There's plenty of finger-pointing to go around, here; and certainly issues of sexual impropriety and institutional responses to it seem to depend on one's cultural, even political, persuasion.  Before my daughter was born (so, what, almost 30 years ago now?) my pastor was involved in a local church investigation into his behavior, including his behavior before his marriage (there was no allegation of impropriety in his marriage).  It was very low-level stuff, the major allegation being that he had dated, briefly, a member of the congregation.  No allegations of abuse; just some questions of propriety.  I later knew of another investigation of a UCC pastor, this about 10 years on from the investigation of my pastor, involving again questions of judgment about who he dated; nothing about any allegations of abuse, physical or otherwise.  Such matters nearly lead to loss of standing (i.e., ability to be a minister in the UCC) in both cases.  The UCC took any allegation of impropriety (not even rising to the level of alleged assault, I again emphasize) seriously; too seriously, I thought at the time (and still think).  Then again, the UCC has allowed the ordination and placement of gays and lesbians in its pulpit since the '90's, if memory serves (it may have been a bit later than that, I'm not going to look it up now).  Does this make the UCC 'better' than the SBC?  Hardly; it's just interesting how the culture of institutions shapes the behavior of those institutions.  The UCC is notoriously "liberal," the SBC is notoriously "conservative."  Ed Young is notoriously Republican and conservative in his politics, a position I'm sure that aligns with the majority of his congregation.  There are many reasons Ed Young has a congregation and I don't, and I'm also sure that's one of them.  But churches do have to hold themselves to higher, or perhaps better, standards.  The UCC was purging supposed Al Frankens from its midst 30 years ago, long before the U.S. Senate Democrats caught up.  More concerned with appearances isn't necessarily better than more concerned with gays and lesbians than sexual abuse allegations.  But the SBC has a lot to answer for, even if they can deny any legal liability for the actions of employees of their affiliated congregations.
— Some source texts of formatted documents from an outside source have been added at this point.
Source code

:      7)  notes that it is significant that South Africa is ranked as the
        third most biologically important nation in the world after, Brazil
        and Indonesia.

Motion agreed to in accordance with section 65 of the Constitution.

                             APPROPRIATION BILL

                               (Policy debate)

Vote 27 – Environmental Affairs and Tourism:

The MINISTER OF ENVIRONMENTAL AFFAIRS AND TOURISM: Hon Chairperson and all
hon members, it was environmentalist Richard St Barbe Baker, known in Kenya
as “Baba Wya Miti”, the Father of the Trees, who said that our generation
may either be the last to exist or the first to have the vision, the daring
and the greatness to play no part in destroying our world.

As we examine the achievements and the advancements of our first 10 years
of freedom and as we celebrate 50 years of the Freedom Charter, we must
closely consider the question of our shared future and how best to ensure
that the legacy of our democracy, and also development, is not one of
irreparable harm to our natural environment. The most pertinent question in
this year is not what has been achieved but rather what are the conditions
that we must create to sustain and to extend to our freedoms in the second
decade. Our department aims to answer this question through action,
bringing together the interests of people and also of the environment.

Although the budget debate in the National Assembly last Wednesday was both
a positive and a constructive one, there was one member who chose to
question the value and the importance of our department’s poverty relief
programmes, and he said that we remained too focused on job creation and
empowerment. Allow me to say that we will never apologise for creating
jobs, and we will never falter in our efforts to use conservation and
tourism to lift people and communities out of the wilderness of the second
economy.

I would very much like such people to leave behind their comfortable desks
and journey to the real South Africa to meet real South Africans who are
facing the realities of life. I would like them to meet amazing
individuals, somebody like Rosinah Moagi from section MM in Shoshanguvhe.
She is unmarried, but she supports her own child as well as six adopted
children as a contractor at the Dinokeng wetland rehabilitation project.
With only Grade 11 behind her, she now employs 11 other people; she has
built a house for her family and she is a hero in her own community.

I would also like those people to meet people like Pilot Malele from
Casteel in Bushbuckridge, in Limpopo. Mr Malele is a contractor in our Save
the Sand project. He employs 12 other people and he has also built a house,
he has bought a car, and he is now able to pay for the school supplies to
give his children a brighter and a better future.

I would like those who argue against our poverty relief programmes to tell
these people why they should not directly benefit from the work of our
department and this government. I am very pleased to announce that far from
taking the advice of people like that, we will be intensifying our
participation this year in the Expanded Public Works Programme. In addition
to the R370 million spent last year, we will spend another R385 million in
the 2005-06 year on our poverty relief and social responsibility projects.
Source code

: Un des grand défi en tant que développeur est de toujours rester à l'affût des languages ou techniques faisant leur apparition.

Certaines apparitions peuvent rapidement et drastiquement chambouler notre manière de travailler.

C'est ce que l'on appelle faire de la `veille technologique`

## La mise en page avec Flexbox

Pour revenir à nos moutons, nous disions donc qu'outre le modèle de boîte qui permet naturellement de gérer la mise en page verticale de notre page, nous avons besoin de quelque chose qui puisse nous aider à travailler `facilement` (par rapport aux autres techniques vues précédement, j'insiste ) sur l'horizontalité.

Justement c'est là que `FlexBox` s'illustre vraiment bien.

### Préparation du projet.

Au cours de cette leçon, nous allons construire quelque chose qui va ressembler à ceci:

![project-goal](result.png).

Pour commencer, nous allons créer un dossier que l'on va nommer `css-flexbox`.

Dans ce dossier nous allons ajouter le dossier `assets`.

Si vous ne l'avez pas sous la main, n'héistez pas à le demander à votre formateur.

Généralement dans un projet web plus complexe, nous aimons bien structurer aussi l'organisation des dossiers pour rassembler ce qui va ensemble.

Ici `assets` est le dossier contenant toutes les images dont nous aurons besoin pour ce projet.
I just don't want the indifference of the press to be overlooked here, either.  I'm not impressed with Texas news organizations and how they handle local Texas news.  As I've mentioned before, Texas education funding has been a mess for almost 40 years, yet few people in Texas even recognize there is a problem.  Most don't understand their school taxes go, not primarily to their local schools, but to the state's general fund; and a lot of that ignorance is the refusal of the Texas media to cover the story.  Is that because no one is trying to make a public issue of Texas school finance and in general how Texas funds state government?  If so, who finally got the Houston Chronicle to get interested in this story?  Round 2 of the activists trying to engage the SBC, ten years after the first attempt?  So twice in 10 years makes the press think "Hey, is there a story here?"  That's pretty pathetic for a "free press" supposedly so integral to the functioning of government and society it needs special Constitutional protections available to any individual or business entity that calls itself "media".  With great power comes great responsibility, but frankly the responsibility of the press to notice what's going on in the SBC is as great as the responsibility of the SBC to take action.

Is it any wonder our dominant cultural paradigm seems to be pointing fingers at other people while never taking any responsibility ourselves?